◆ **Activity**
Your response should consist of the full data, set down exactly.
Start of Data extract
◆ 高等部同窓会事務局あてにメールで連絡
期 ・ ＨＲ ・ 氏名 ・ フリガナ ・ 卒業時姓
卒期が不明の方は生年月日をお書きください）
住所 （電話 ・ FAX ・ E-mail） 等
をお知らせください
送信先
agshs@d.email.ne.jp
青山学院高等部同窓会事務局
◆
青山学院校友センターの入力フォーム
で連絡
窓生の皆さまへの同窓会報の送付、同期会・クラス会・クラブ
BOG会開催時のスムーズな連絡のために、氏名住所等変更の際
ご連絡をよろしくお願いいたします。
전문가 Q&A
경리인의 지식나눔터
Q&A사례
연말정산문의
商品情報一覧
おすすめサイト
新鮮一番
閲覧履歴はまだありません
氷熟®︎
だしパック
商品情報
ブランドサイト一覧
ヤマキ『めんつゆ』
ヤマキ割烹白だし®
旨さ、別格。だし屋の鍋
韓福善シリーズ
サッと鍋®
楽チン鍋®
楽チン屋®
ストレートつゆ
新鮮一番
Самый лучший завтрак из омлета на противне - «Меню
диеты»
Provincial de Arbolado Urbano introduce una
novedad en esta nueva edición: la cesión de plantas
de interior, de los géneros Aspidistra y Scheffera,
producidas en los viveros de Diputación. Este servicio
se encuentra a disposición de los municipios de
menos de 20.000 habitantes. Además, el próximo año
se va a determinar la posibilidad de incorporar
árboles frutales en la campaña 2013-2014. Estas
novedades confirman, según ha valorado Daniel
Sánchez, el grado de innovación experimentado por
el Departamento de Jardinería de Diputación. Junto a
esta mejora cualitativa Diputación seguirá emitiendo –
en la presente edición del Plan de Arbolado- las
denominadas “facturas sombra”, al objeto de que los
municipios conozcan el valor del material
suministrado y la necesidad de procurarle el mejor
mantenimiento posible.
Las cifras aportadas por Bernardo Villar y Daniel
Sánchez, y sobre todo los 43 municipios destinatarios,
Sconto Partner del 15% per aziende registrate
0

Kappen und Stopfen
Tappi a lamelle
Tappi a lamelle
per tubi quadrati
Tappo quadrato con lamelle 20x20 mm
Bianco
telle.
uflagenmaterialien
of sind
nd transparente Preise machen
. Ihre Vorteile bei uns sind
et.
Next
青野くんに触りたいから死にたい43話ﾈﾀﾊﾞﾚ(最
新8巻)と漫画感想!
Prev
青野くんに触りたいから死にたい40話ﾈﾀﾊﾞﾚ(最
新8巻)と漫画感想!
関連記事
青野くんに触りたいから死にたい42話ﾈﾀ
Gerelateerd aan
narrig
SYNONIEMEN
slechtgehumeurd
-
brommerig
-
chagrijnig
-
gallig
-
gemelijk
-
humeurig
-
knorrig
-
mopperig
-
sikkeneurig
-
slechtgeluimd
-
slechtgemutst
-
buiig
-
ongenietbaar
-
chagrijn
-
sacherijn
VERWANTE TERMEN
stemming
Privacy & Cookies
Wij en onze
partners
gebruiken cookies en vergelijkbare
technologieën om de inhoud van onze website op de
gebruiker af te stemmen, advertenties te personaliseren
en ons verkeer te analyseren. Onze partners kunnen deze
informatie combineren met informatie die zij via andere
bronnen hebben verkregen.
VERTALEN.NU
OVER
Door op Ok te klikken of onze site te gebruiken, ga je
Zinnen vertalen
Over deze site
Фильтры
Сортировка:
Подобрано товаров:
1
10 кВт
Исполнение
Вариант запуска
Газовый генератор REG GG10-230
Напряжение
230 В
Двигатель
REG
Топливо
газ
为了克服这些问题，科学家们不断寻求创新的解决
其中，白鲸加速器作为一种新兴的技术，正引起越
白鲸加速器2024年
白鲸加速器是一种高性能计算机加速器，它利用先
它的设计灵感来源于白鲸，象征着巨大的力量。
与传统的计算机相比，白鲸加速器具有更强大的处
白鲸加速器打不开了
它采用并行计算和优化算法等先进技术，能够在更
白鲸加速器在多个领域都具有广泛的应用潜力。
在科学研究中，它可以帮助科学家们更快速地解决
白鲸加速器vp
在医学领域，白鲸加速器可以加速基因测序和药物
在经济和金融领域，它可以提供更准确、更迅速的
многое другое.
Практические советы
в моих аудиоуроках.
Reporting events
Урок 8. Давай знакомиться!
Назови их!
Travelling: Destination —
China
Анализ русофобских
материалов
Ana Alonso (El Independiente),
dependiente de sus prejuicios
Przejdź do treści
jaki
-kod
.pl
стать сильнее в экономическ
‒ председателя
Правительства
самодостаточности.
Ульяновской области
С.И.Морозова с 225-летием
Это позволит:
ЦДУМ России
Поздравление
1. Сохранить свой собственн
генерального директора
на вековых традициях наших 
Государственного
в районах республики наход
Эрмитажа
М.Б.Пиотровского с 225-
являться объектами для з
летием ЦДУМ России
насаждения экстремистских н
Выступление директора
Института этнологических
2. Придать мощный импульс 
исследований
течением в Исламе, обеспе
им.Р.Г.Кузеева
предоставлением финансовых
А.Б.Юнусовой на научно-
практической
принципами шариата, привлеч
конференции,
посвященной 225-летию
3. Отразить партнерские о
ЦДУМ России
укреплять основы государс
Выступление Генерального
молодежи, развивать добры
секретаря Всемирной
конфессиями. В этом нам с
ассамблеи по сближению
End of Data extract
◆ **Finished exercise**
◆ 高等部同窓会事務局あてにメールで連絡
期 ・ ＨＲ ・ 氏名 ・ フリガナ ・ 卒業時姓
卒期が不明の方は生年月日をお書きください）
住所 （電話 ・ FAX ・ E-mail） 等
をお知らせください
送信先
agshs@d.email.ne.jp
青山学院高等部同窓会事務局
◆
青山学院校友センターの入力フォーム
で連絡
窓生の皆さまへの同窓会報の送付、同期会・クラス会・クラブ
BOG会開催時のスムーズな連絡のために、氏名住所等変更の際
ご連絡をよろしくお願いいたします。
전문가 Q&A
경리인의 지식나눔터
Q&A사례
연말정산문의
商品情報一覧
おすすめサイト
新鮮一番
閲覧履歴はまだありません
氷熟®︎
だしパック
商品情報
ブランドサイト一覧
ヤマキ『めんつゆ』
ヤマキ割烹白だし®
旨さ、別格。だし屋の鍋
韓福善シリーズ
サッと鍋®
楽チン鍋®
楽チン屋®
ストレートつゆ
新鮮一番
Самый лучший завтрак из омлета на противне - «Меню
диеты»
Provincial de Arbolado Urbano introduce una
novedad en esta nueva edición: la cesión de plantas
de interior, de los géneros Aspidistra y Scheffera,
producidas en los viveros de Diputación. Este servicio
se encuentra a disposición de los municipios de
menos de 20.000 habitantes. Además, el próximo año
se va a determinar la posibilidad de incorporar
árboles frutales en la campaña 2013-2014. Estas
novedades confirman, según ha valorado Daniel
Sánchez, el grado de innovación experimentado por
el Departamento de Jardinería de Diputación. Junto a
esta mejora cualitativa Diputación seguirá emitiendo –
en la presente edición del Plan de Arbolado- las
denominadas “facturas sombra”, al objeto de que los
municipios conozcan el valor del material
suministrado y la necesidad de procurarle el mejor
mantenimiento posible.
Las cifras aportadas por Bernardo Villar y Daniel
Sánchez, y sobre todo los 43 municipios destinatarios,
Sconto Partner del 15% per aziende registrate
0

Kappen und Stopfen
Tappi a lamelle
Tappi a lamelle
per tubi quadrati
Tappo quadrato con lamelle 20x20 mm
Bianco
telle.
uflagenmaterialien
of sind
nd transparente Preise machen
. Ihre Vorteile bei uns sind
et.
Next
青野くんに触りたいから死にたい43話ﾈﾀﾊﾞﾚ(最
新8巻)と漫画感想!
Prev
青野くんに触りたいから死にたい40話ﾈﾀﾊﾞﾚ(最
新8巻)と漫画感想!
関連記事
青野くんに触りたいから死にたい42話ﾈﾀ
Gerelateerd aan
narrig
SYNONIEMEN
slechtgehumeurd
-
brommerig
-
chagrijnig
-
gallig
-
gemelijk
-
humeurig
-
knorrig
-
mopperig
-
sikkeneurig
-
slechtgeluimd
-
slechtgemutst
-
buiig
-
ongenietbaar
-
chagrijn
-
sacherijn
VERWANTE TERMEN
stemming
Privacy & Cookies
Wij en onze
partners
gebruiken cookies en vergelijkbare
technologieën om de inhoud van onze website op de
gebruiker af te stemmen, advertenties te personaliseren
en ons verkeer te analyseren. Onze partners kunnen deze
informatie combineren met informatie die zij via andere
bronnen hebben verkregen.
VERTALEN.NU
OVER
Door op Ok te klikken of onze site te gebruiken, ga je
Zinnen vertalen
Over deze site
Фильтры
Сортировка:
Подобрано товаров:
1
10 кВт
Исполнение
Вариант запуска
Газовый генератор REG GG10-230
Напряжение
230 В
Двигатель
REG
Топливо
газ
为了克服这些问题，科学家们不断寻求创新的解决
其中，白鲸加速器作为一种新兴的技术，正引起越
白鲸加速器2024年
白鲸加速器是一种高性能计算机加速器，它利用先
它的设计灵感来源于白鲸，象征着巨大的力量。
与传统的计算机相比，白鲸加速器具有更强大的处
白鲸加速器打不开了
它采用并行计算和优化算法等先进技术，能够在更
白鲸加速器在多个领域都具有广泛的应用潜力。
在科学研究中，它可以帮助科学家们更快速地解决
白鲸加速器vp
在医学领域，白鲸加速器可以加速基因测序和药物
在经济和金融领域，它可以提供更准确、更迅速的
многое другое.
Практические советы
в моих аудиоуроках.
Reporting events
Урок 8. Давай знакомиться!
Назови их!
Travelling: Destination —
China
Анализ русофобских
материалов
Ana Alonso (El Independiente),
dependiente de sus prejuicios
Przejdź do treści
jaki
-kod
.pl
стать сильнее в экономическ
‒ председателя
Правительства
самодостаточности.
Ульяновской области
С.И.Морозова с 225-летием
Это позволит:
ЦДУМ России
Поздравление
1. Сохранить свой собственн
генерального директора
на вековых традициях наших 
Государственного
в районах республики наход
Эрмитажа
М.Б.Пиотровского с 225-
являться объектами для з
летием ЦДУМ России
насаждения экстремистских н
Выступление директора
Института этнологических
2. Придать мощный импульс 
исследований
течением в Исламе, обеспе
им.Р.Г.Кузеева
предоставлением финансовых
А.Б.Юнусовой на научно-
практической
принципами шариата, привлеч
конференции,
посвященной 225-летию
3. Отразить партнерские о
ЦДУМ России
укреплять основы государс
Выступление Генерального
молодежи, развивать добры
секретаря Всемирной
конфессиями. В этом нам с
ассамблеи по сближению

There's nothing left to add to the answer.